I’ve heard debate recently about cover letters – are they important, do you need to write one, etc.
Cover letters are kind of hard to write. Maybe they are more of a pain, really, than they are hard to write. And anything that is a pain to job seekers is questioned… “waa, waa, do we really need to spend more than 3 minutes on this thing? Waa…”
It seems that if we have to take more than a few clicks to do something in our job search, it’s a waste of our time.
Not true with cover letters.
Let me share an experience I had this morning. It was with a LinkedIn introduction, not a cover letter, but the concept is similar.
I got a LinkedIn introduction request from someone who I didn’t recognize. Turns out, I have a reason to recognize the name, but it had slipped my mind when I saw the introduction request. The person was asking for an introduction to a really big name at a big organization.
I sent it on to my contact, who would forward it to his contact. I wasn’t able to write a very strong “you must forward this on, this is a great person who isn’t going to waste your contact’s time.” But I forwarded it on anyway.
My contact immediately wrote me back and said “I need more information before I forward this on to my contact, who I have to be careful with. ” In other words, people are cautious about what they forward on… if there is something that might affect your brand, or your relationship with your contact, would you send it on for a stranger?
The original introduction was vague. Here are two things that would have added a lot to the request, and put the request in context:
- “Hey Jason, remember me? I am the person who ___________….” Even if you think you are close to the person you are communicating with, it’s always helpful to remind them of who you are and why you have a relationship (where you met, etc.). It never hurts to add this information, which can help remind me of why we are talking.

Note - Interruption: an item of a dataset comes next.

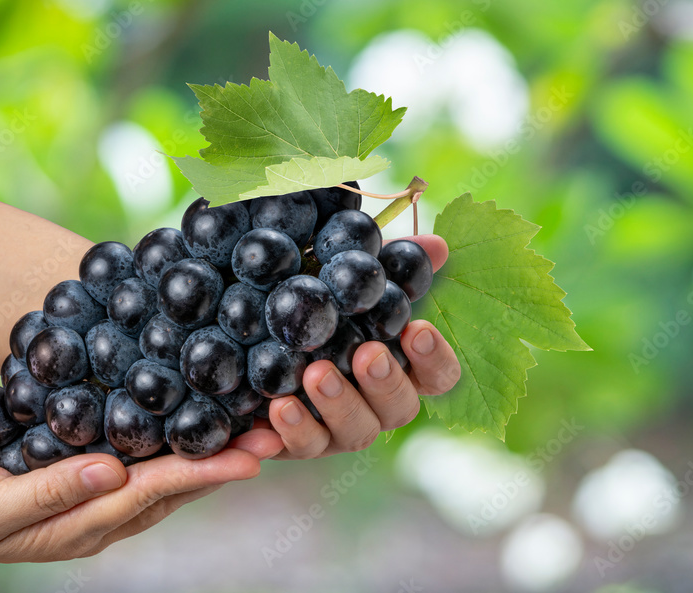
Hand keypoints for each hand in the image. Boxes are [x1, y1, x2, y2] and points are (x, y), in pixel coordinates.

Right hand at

- “I’d like to talk to Ms. XYZ because _________ and __________.” The reality is, I’m not in a position to be the gatekeeper. And if I pass on something without substance to Ms. XYZ, do you think she is going to trust what I give her next time? In this case, there was someone between me and Ms. XYZ, and as another gatekeeper, he wasn’t going to pass anything on unless there was a real reason. I can’t tell you how many times people want to get on the phone just to chat and pick my brain. My contact wasn’t going to allow an introduction to get to Ms. XYZ just for a brain picking… or else he would risk his relationship with Ms. XYZ.

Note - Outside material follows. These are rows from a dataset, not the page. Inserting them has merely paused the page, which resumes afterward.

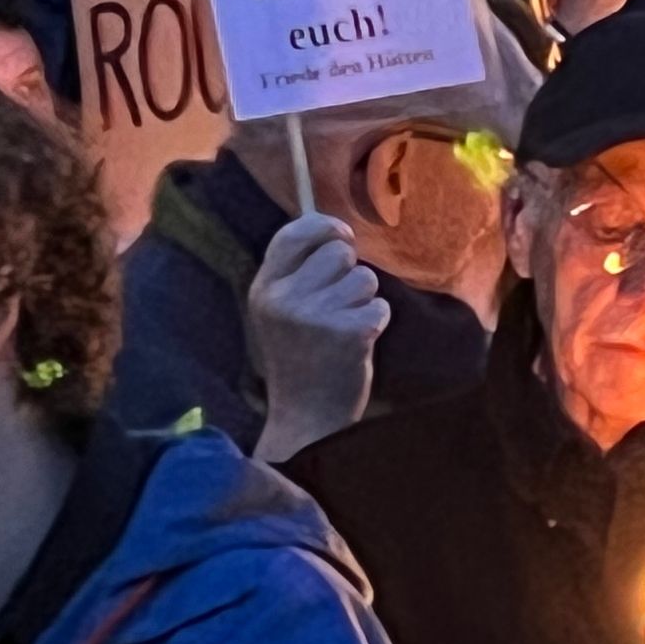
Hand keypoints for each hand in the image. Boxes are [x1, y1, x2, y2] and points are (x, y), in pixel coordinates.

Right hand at [251, 209, 391, 465]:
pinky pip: (380, 306)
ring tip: (344, 327)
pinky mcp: (348, 334)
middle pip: (339, 253)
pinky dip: (376, 322)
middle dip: (349, 273)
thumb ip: (298, 273)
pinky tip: (357, 344)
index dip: (325, 226)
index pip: (294, 233)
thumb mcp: (281, 312)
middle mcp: (285, 299)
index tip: (343, 236)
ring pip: (364, 278)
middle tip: (337, 306)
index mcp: (264, 289)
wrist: (306, 417)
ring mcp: (316, 317)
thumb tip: (337, 230)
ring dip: (364, 300)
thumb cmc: (301, 358)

This is the exact same thing I’ve heard from people who get resumes. If you send a resume in without some kind of context, and something to set you apart, or explain something that you can’t really explain within the boundaries of a resume, you end up in the pile with a thousand other undifferentiated resumes.
But when you use a cover letter to explain a little more about you, or why you are so perfect for this job, or to add context to your application, you are filling in the blanks for the recipient.
Will it be read every time, by everyone who touches your resume? Not necessarily. But it could mean the difference between which pile you go into (the No pile, the Maybe pile, or the Short List pile).
Take the extra time to prepare a customized cover letter, and don’t risk it.